▸ **Images with localized body landmarks**:
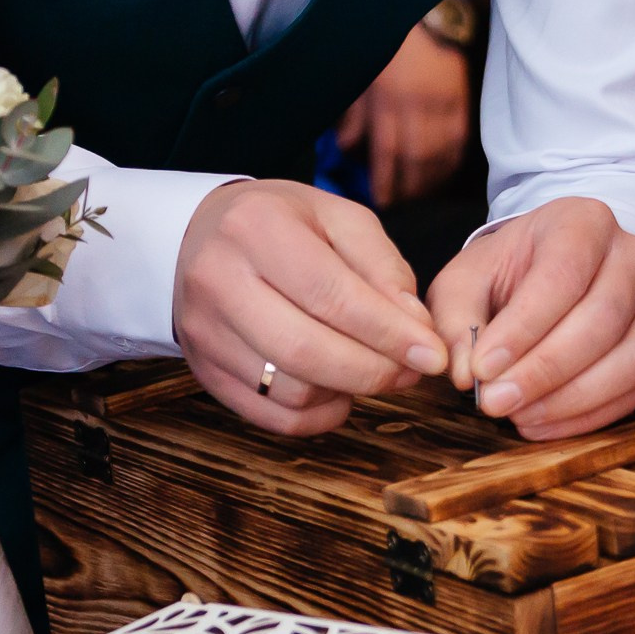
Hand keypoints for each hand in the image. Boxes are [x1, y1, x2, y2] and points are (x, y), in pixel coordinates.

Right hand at [174, 180, 447, 436]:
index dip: (389, 333)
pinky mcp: (204, 369)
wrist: (201, 234)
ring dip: (348, 391)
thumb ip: (383, 267)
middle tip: (412, 371)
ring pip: (291, 390)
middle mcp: (218, 281)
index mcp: (255, 228)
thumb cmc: (283, 223)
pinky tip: (337, 389)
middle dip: (373, 371)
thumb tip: (417, 329)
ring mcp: (204, 331)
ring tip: (373, 368)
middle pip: (306, 351)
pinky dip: (318, 414)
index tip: (433, 355)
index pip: (331, 296)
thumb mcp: (338, 218)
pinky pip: (271, 416)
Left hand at [337, 23, 470, 205]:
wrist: (423, 16)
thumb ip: (353, 116)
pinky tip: (443, 175)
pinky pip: (459, 140)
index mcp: (388, 99)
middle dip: (409, 187)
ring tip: (421, 195)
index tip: (383, 200)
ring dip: (431, 180)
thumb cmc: (384, 48)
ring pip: (441, 153)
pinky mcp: (462, 99)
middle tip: (402, 203)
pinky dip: (452, 162)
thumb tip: (349, 151)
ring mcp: (444, 102)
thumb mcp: (359, 77)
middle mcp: (418, 104)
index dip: (386, 181)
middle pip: (416, 158)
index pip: (387, 151)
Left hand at [429, 197, 634, 439]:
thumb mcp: (467, 279)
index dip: (522, 328)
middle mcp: (631, 256)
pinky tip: (543, 423)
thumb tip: (464, 373)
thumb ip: (456, 320)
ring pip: (628, 359)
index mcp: (583, 223)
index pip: (562, 275)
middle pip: (602, 319)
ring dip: (569, 399)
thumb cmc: (509, 271)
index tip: (482, 368)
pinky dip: (588, 416)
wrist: (549, 271)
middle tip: (495, 401)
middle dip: (544, 370)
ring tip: (517, 416)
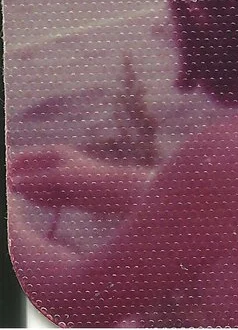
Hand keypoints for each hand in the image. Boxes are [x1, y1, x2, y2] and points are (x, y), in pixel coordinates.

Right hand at [8, 145, 139, 214]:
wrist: (111, 192)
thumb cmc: (86, 179)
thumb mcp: (57, 178)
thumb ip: (33, 181)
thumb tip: (11, 183)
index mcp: (53, 153)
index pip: (22, 158)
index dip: (10, 168)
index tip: (5, 181)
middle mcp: (52, 164)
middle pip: (25, 175)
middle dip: (23, 185)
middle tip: (24, 192)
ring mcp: (55, 178)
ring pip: (32, 189)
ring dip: (36, 195)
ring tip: (53, 195)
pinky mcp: (60, 192)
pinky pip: (43, 198)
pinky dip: (45, 201)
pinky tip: (58, 201)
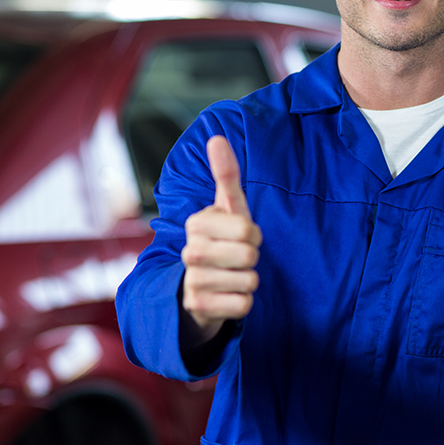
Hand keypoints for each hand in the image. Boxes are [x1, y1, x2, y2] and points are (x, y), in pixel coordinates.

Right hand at [180, 136, 260, 345]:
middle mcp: (190, 251)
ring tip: (232, 276)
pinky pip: (242, 305)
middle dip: (252, 259)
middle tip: (238, 258)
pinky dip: (243, 302)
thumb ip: (226, 174)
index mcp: (197, 223)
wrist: (201, 286)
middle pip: (249, 256)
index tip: (241, 236)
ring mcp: (192, 280)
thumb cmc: (222, 239)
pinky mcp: (197, 307)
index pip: (248, 230)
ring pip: (248, 282)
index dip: (254, 235)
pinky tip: (228, 295)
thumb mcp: (228, 208)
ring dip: (249, 281)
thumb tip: (217, 137)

▸ **AIM OF THE TASK**: List the lines of the records where "Right" occurs.

▸ **WRITTEN RESPONSE**:
Right hand at [174, 180, 447, 436]:
Right hand at [8, 145, 139, 214]:
Right hand at [180, 136, 260, 345]:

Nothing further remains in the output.